▶ **Assignment**:
Only the pictures are to be left out, and the rest of the entries should be reproduced exactly.

▶ **Material for this exercise**:
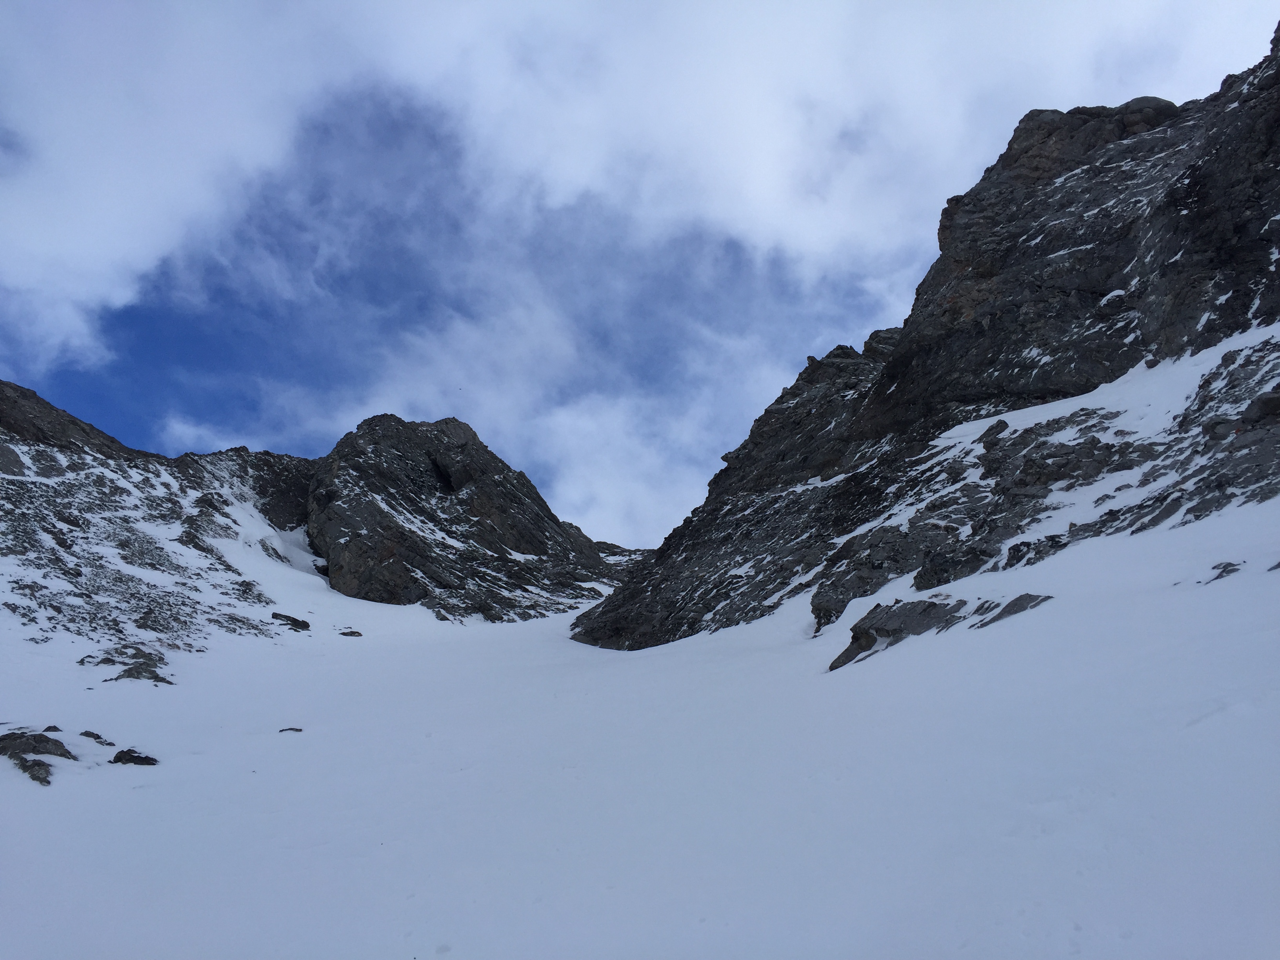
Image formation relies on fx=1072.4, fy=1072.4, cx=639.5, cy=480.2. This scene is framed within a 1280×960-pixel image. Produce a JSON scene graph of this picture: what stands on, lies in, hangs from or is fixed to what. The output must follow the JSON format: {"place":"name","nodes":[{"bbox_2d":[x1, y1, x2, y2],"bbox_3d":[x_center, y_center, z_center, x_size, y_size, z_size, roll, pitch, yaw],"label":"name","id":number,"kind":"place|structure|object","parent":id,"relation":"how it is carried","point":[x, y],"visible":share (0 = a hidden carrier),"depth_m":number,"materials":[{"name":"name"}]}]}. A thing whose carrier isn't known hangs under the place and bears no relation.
{"place":"outdoors","nodes":[
{"label":"outdoors","id":0,"kind":"place"},
{"bbox_2d":[0,379,329,656],"label":"mountain","id":1,"kind":"structure","parent":0,"point":[1,509],"materials":[{"name":"stone"}]},
{"bbox_2d":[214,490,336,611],"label":"snow patch","id":2,"kind":"object","parent":1,"relation":"on","point":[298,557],"visible":0.36,"depth_m":55.50,"materials":[{"name":"white snow"}]},
{"bbox_2d":[302,412,617,622],"label":"rocky peak","id":3,"kind":"structure","parent":0,"point":[499,509],"materials":[{"name":"stone"}]},
{"bbox_2d":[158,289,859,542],"label":"cloud","id":4,"kind":"structure","parent":0,"point":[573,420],"materials":[{"name":"white"}]},
{"bbox_2d":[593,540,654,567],"label":"distant hill","id":5,"kind":"structure","parent":0,"point":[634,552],"materials":[{"name":"grey stone"}]},
{"bbox_2d":[0,0,1276,372],"label":"cloud","id":6,"kind":"structure","parent":0,"point":[96,248],"materials":[{"name":"white"}]},
{"bbox_2d":[0,494,1278,959],"label":"snow field","id":7,"kind":"structure","parent":0,"point":[250,778],"materials":[{"name":"white snow"}]},
{"bbox_2d":[12,754,52,784],"bbox_3d":[-6.266,3.015,11.016,0.603,0.332,0.671,0,-10,0],"label":"rock","id":8,"kind":"object","parent":7,"relation":"on","point":[40,778],"visible":0.88,"depth_m":10.95,"materials":[{"name":"grey stone"}]},
{"bbox_2d":[0,729,76,760],"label":"rock","id":9,"kind":"object","parent":7,"relation":"on","point":[6,735],"visible":0.93,"depth_m":11.92,"materials":[{"name":"grey stone"}]},
{"bbox_2d":[41,724,63,732],"bbox_3d":[-7.472,3.195,13.471,0.312,0.178,0.329,-5,-11,24],"label":"rock","id":10,"kind":"object","parent":7,"relation":"on","point":[54,727],"visible":0.7,"depth_m":13.49,"materials":[{"name":"grey stone"}]},
{"bbox_2d":[79,729,113,746],"bbox_3d":[-6.656,3.185,13.096,0.473,0.209,0.405,0,-10,0],"label":"rock","id":11,"kind":"object","parent":7,"relation":"on","point":[86,732],"visible":0.96,"depth_m":13.04,"materials":[{"name":"stone"}]},
{"bbox_2d":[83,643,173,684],"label":"rock","id":12,"kind":"object","parent":7,"relation":"in","point":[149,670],"visible":0.93,"depth_m":22.97,"materials":[{"name":"grey stone"}]},
{"bbox_2d":[109,747,159,766],"bbox_3d":[-5.599,3.124,11.823,0.612,0.264,0.485,-4,-11,22],"label":"rock","id":13,"kind":"object","parent":7,"relation":"on","point":[117,757],"visible":0.93,"depth_m":11.75,"materials":[{"name":"black stone"}]},
{"bbox_2d":[271,611,310,630],"bbox_3d":[-11.608,4.753,35.517,1.276,0.595,1.286,-5,-11,26],"label":"rock","id":14,"kind":"object","parent":7,"relation":"on","point":[287,617],"visible":0.91,"depth_m":35.21,"materials":[{"name":"stone"}]},
{"bbox_2d":[278,726,303,732],"bbox_3d":[-4.763,3.445,14.618,0.382,0.123,0.314,0,-10,0],"label":"rock","id":15,"kind":"object","parent":7,"relation":"on","point":[298,730],"visible":0.9,"depth_m":14.58,"materials":[{"name":"grey stone"}]},
{"bbox_2d":[337,628,362,637],"bbox_3d":[-9.572,5.142,35.328,0.886,0.371,0.852,-6,-11,28],"label":"rock","id":16,"kind":"object","parent":7,"relation":"on","point":[353,633],"visible":0.96,"depth_m":35.12,"materials":[{"name":"stone"}]},
{"bbox_2d":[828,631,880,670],"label":"rock","id":17,"kind":"object","parent":7,"relation":"on","point":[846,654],"visible":0.56,"depth_m":17.67,"materials":[{"name":"grey stone"}]},
{"bbox_2d":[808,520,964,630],"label":"rock","id":18,"kind":"object","parent":7,"relation":"on","point":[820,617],"visible":0.72,"depth_m":23.79,"materials":[{"name":"grey stone"}]},
{"bbox_2d":[828,597,970,671],"bbox_3d":[4.305,2.659,17.753,2.377,1.245,1.900,0,-10,0],"label":"rock","id":19,"kind":"object","parent":7,"relation":"in","point":[857,638],"visible":0.69,"depth_m":17.49,"materials":[{"name":"grey stone"}]},
{"bbox_2d":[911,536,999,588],"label":"rock","id":20,"kind":"object","parent":7,"relation":"on","point":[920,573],"visible":0.77,"depth_m":21.18,"materials":[{"name":"stone"}]},
{"bbox_2d":[972,593,1053,627],"bbox_3d":[5.364,1.993,15.417,1.190,0.645,1.221,0,-10,0],"label":"rock","id":21,"kind":"object","parent":7,"relation":"in","point":[1008,606],"visible":0.65,"depth_m":15.28,"materials":[{"name":"grey stone"}]},
{"bbox_2d":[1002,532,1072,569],"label":"rock","id":22,"kind":"object","parent":7,"relation":"on","point":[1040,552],"visible":0.72,"depth_m":20.23,"materials":[{"name":"stone"}]},
{"bbox_2d":[1206,560,1241,582],"bbox_3d":[8.070,1.312,14.780,0.538,0.360,0.500,0,-10,0],"label":"rock","id":23,"kind":"object","parent":7,"relation":"in","point":[1222,571],"visible":0.89,"depth_m":14.71,"materials":[{"name":"grey stone"}]},
{"bbox_2d":[1267,559,1279,571],"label":"rock","id":24,"kind":"object","parent":7,"relation":"on","point":[1278,566],"visible":0.98,"depth_m":13.78,"materials":[{"name":"grey stone"}]},
{"bbox_2d":[0,0,1279,547],"label":"sky","id":25,"kind":"structure","parent":0,"point":[96,361],"materials":[{"name":"blue"}]},
{"bbox_2d":[576,23,1279,652],"label":"rocky mountain","id":26,"kind":"structure","parent":0,"point":[1275,127],"materials":[{"name":"stone"}]},
{"bbox_2d":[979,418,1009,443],"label":"rock","id":27,"kind":"object","parent":26,"relation":"on","point":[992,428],"visible":0.68,"depth_m":28.08,"materials":[{"name":"grey stone"}]},
{"bbox_2d":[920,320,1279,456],"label":"snow patch","id":28,"kind":"object","parent":26,"relation":"on","point":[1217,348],"visible":0.29,"depth_m":28.27,"materials":[{"name":"white snow"}]},
{"bbox_2d":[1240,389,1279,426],"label":"rock","id":29,"kind":"object","parent":26,"relation":"on","point":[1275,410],"visible":0.8,"depth_m":20.44,"materials":[{"name":"grey stone"}]}
]}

▶ **Solution to this exercise**:
Image formation relies on fx=1072.4, fy=1072.4, cx=639.5, cy=480.2. This scene is framed within a 1280×960-pixel image. Produce a JSON scene graph of this picture: what stands on, lies in, hangs from or is fixed to what. The output must follow the JSON format: {"place":"name","nodes":[{"bbox_2d":[x1, y1, x2, y2],"bbox_3d":[x_center, y_center, z_center, x_size, y_size, z_size, roll, pitch, yaw],"label":"name","id":number,"kind":"place|structure|object","parent":id,"relation":"how it is carried","point":[x, y],"visible":share (0 = a hidden carrier),"depth_m":number,"materials":[{"name":"name"}]}]}. A thing whose carrier isn't known hangs under the place and bears no relation.
{"place":"outdoors","nodes":[
{"label":"outdoors","id":0,"kind":"place"},
{"bbox_2d":[0,379,329,656],"label":"mountain","id":1,"kind":"structure","parent":0,"point":[1,509],"materials":[{"name":"stone"}]},
{"bbox_2d":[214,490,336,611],"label":"snow patch","id":2,"kind":"object","parent":1,"relation":"on","point":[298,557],"visible":0.36,"depth_m":55.50,"materials":[{"name":"white snow"}]},
{"bbox_2d":[302,412,617,622],"label":"rocky peak","id":3,"kind":"structure","parent":0,"point":[499,509],"materials":[{"name":"stone"}]},
{"bbox_2d":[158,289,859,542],"label":"cloud","id":4,"kind":"structure","parent":0,"point":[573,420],"materials":[{"name":"white"}]},
{"bbox_2d":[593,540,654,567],"label":"distant hill","id":5,"kind":"structure","parent":0,"point":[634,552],"materials":[{"name":"grey stone"}]},
{"bbox_2d":[0,0,1276,372],"label":"cloud","id":6,"kind":"structure","parent":0,"point":[96,248],"materials":[{"name":"white"}]},
{"bbox_2d":[0,494,1278,959],"label":"snow field","id":7,"kind":"structure","parent":0,"point":[250,778],"materials":[{"name":"white snow"}]},
{"bbox_2d":[12,754,52,784],"bbox_3d":[-6.266,3.015,11.016,0.603,0.332,0.671,0,-10,0],"label":"rock","id":8,"kind":"object","parent":7,"relation":"on","point":[40,778],"visible":0.88,"depth_m":10.95,"materials":[{"name":"grey stone"}]},
{"bbox_2d":[0,729,76,760],"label":"rock","id":9,"kind":"object","parent":7,"relation":"on","point":[6,735],"visible":0.93,"depth_m":11.92,"materials":[{"name":"grey stone"}]},
{"bbox_2d":[41,724,63,732],"bbox_3d":[-7.472,3.195,13.471,0.312,0.178,0.329,-5,-11,24],"label":"rock","id":10,"kind":"object","parent":7,"relation":"on","point":[54,727],"visible":0.7,"depth_m":13.49,"materials":[{"name":"grey stone"}]},
{"bbox_2d":[79,729,113,746],"bbox_3d":[-6.656,3.185,13.096,0.473,0.209,0.405,0,-10,0],"label":"rock","id":11,"kind":"object","parent":7,"relation":"on","point":[86,732],"visible":0.96,"depth_m":13.04,"materials":[{"name":"stone"}]},
{"bbox_2d":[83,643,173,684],"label":"rock","id":12,"kind":"object","parent":7,"relation":"in","point":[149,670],"visible":0.93,"depth_m":22.97,"materials":[{"name":"grey stone"}]},
{"bbox_2d":[109,747,159,766],"bbox_3d":[-5.599,3.124,11.823,0.612,0.264,0.485,-4,-11,22],"label":"rock","id":13,"kind":"object","parent":7,"relation":"on","point":[117,757],"visible":0.93,"depth_m":11.75,"materials":[{"name":"black stone"}]},
{"bbox_2d":[271,611,310,630],"bbox_3d":[-11.608,4.753,35.517,1.276,0.595,1.286,-5,-11,26],"label":"rock","id":14,"kind":"object","parent":7,"relation":"on","point":[287,617],"visible":0.91,"depth_m":35.21,"materials":[{"name":"stone"}]},
{"bbox_2d":[278,726,303,732],"bbox_3d":[-4.763,3.445,14.618,0.382,0.123,0.314,0,-10,0],"label":"rock","id":15,"kind":"object","parent":7,"relation":"on","point":[298,730],"visible":0.9,"depth_m":14.58,"materials":[{"name":"grey stone"}]},
{"bbox_2d":[337,628,362,637],"bbox_3d":[-9.572,5.142,35.328,0.886,0.371,0.852,-6,-11,28],"label":"rock","id":16,"kind":"object","parent":7,"relation":"on","point":[353,633],"visible":0.96,"depth_m":35.12,"materials":[{"name":"stone"}]},
{"bbox_2d":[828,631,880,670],"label":"rock","id":17,"kind":"object","parent":7,"relation":"on","point":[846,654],"visible":0.56,"depth_m":17.67,"materials":[{"name":"grey stone"}]},
{"bbox_2d":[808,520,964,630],"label":"rock","id":18,"kind":"object","parent":7,"relation":"on","point":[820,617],"visible":0.72,"depth_m":23.79,"materials":[{"name":"grey stone"}]},
{"bbox_2d":[828,597,970,671],"bbox_3d":[4.305,2.659,17.753,2.377,1.245,1.900,0,-10,0],"label":"rock","id":19,"kind":"object","parent":7,"relation":"in","point":[857,638],"visible":0.69,"depth_m":17.49,"materials":[{"name":"grey stone"}]},
{"bbox_2d":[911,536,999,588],"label":"rock","id":20,"kind":"object","parent":7,"relation":"on","point":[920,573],"visible":0.77,"depth_m":21.18,"materials":[{"name":"stone"}]},
{"bbox_2d":[972,593,1053,627],"bbox_3d":[5.364,1.993,15.417,1.190,0.645,1.221,0,-10,0],"label":"rock","id":21,"kind":"object","parent":7,"relation":"in","point":[1008,606],"visible":0.65,"depth_m":15.28,"materials":[{"name":"grey stone"}]},
{"bbox_2d":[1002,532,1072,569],"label":"rock","id":22,"kind":"object","parent":7,"relation":"on","point":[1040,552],"visible":0.72,"depth_m":20.23,"materials":[{"name":"stone"}]},
{"bbox_2d":[1206,560,1241,582],"bbox_3d":[8.070,1.312,14.780,0.538,0.360,0.500,0,-10,0],"label":"rock","id":23,"kind":"object","parent":7,"relation":"in","point":[1222,571],"visible":0.89,"depth_m":14.71,"materials":[{"name":"grey stone"}]},
{"bbox_2d":[1267,559,1279,571],"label":"rock","id":24,"kind":"object","parent":7,"relation":"on","point":[1278,566],"visible":0.98,"depth_m":13.78,"materials":[{"name":"grey stone"}]},
{"bbox_2d":[0,0,1279,547],"label":"sky","id":25,"kind":"structure","parent":0,"point":[96,361],"materials":[{"name":"blue"}]},
{"bbox_2d":[576,23,1279,652],"label":"rocky mountain","id":26,"kind":"structure","parent":0,"point":[1275,127],"materials":[{"name":"stone"}]},
{"bbox_2d":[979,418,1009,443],"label":"rock","id":27,"kind":"object","parent":26,"relation":"on","point":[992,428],"visible":0.68,"depth_m":28.08,"materials":[{"name":"grey stone"}]},
{"bbox_2d":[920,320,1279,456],"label":"snow patch","id":28,"kind":"object","parent":26,"relation":"on","point":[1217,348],"visible":0.29,"depth_m":28.27,"materials":[{"name":"white snow"}]},
{"bbox_2d":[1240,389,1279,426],"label":"rock","id":29,"kind":"object","parent":26,"relation":"on","point":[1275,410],"visible":0.8,"depth_m":20.44,"materials":[{"name":"grey stone"}]}
]}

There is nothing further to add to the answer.